Most common language spoken is Uzbek, but Russian is a widely spoken native or second language particularly in large cities. In different regions of Uzbekistan, other languages are also widely spoken such as Tajik in Samarkand and Bukhara. Individuals speaking in more than one language are common in large cities and in ethnically diverse areas. However, with Uzbekistan’s present policy of moving towards the West, the knowledge of English has become increasingly common.
Uzbekistan has a great number of sunny days. Tourist’s season in Uzbekistan falls on spring months that are March, April and May, the second half is in August, September and October. Winter month’s temperatures ranges from -10°C to 30°C and are suitable for the lovers of mountains and winter sports such as skiing. The average annual temperature is approximately 13°C.
Under the 1992 Constitution, Uzbekistan is a secular and democratic republic country.
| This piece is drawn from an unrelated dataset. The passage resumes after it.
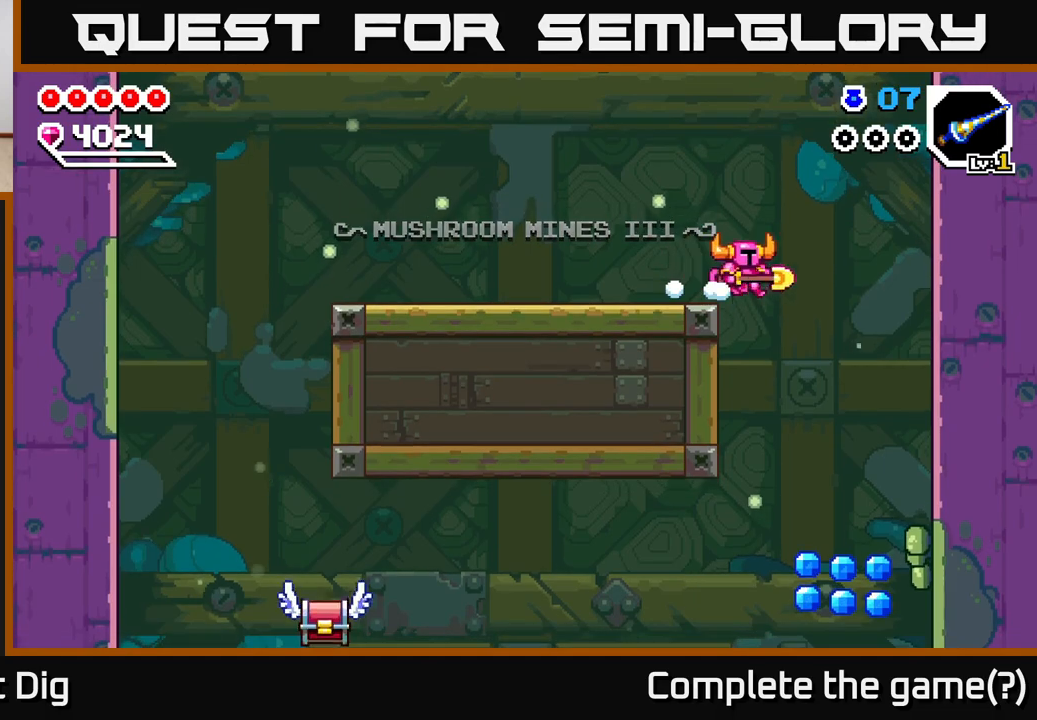
{"buttons": [], "left_stick": "center", "right_stick": "center", "events": [[367, "left_stick", "center"]]}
Political system of the Republic is parliamentary democracy with a legislative organ Oliy Majlis (Supreme Council), executive body (government) and legal proceeding system. The head of executive power is President, directly elected to a seven-year term. Executive power rests with the President. The President appoints a Cabinet of Ministers with the approval of the legislature. The Cabinet of Ministers carries the day-to-day running of the country. The President also appoints regional governors.
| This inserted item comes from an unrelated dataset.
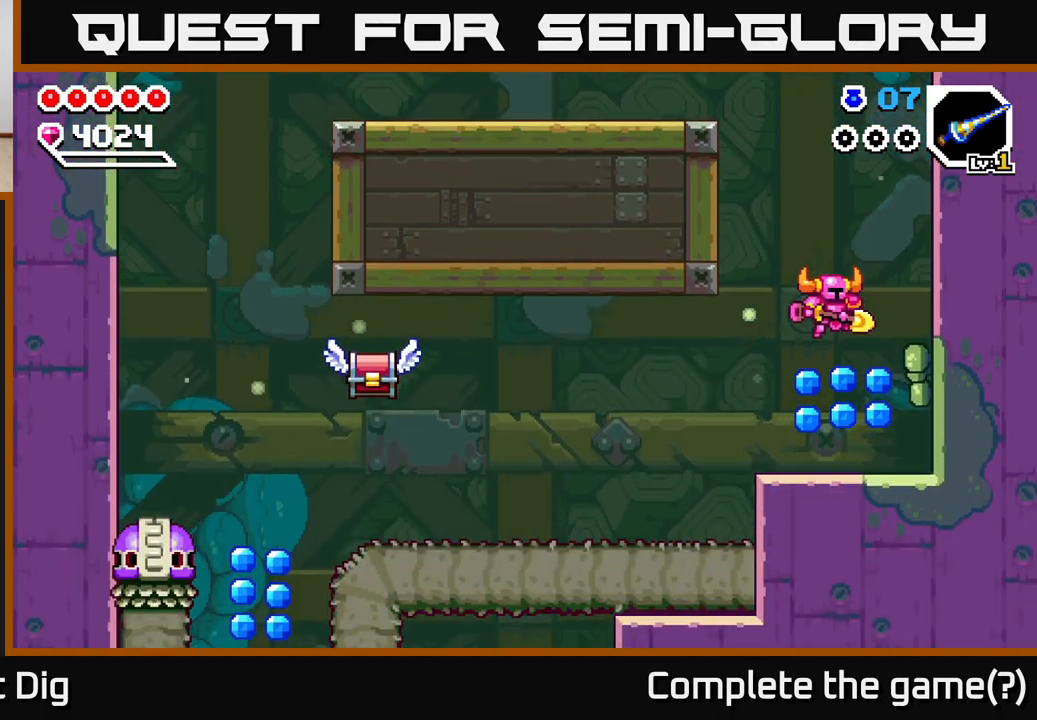
{"buttons": [], "left_stick": "left", "right_stick": "center", "events": [[133, "left_stick", "right"], [317, "A", "down"], [350, "left_stick", "left"], [400, "A", "up"]]}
The physical environment of Uzbekistan is diverse, ranging from the flat, desert topography that comprises almost 80 percent of the country’s territory to mountain peaks in the east reaching about 4,500 meters above sea level. Located in the heart of Central Asia, Uzbekistan occupies more than 447,400 square kilometres, measuring 925km from North to South and 1400km from West to East. Along the borders on each of the former Soviet Asian Republic which is Kazakhstan 2203km, Tajikistan 1161km, Kyrgyzstan 1099km and Turkmenistan 1621km , and in the south – on Afghanistan 137km.
Predominantly, 85% of Uzbeks are Muslims and approximately 15% are worshippers of other religions (Orthodoxes, Catholics, Jews and etc; there are about 16 confessions). Although constitutionally allowing rights to freedom of religion, Uzbekistan maintains a ban on all religious activities not approved by the state.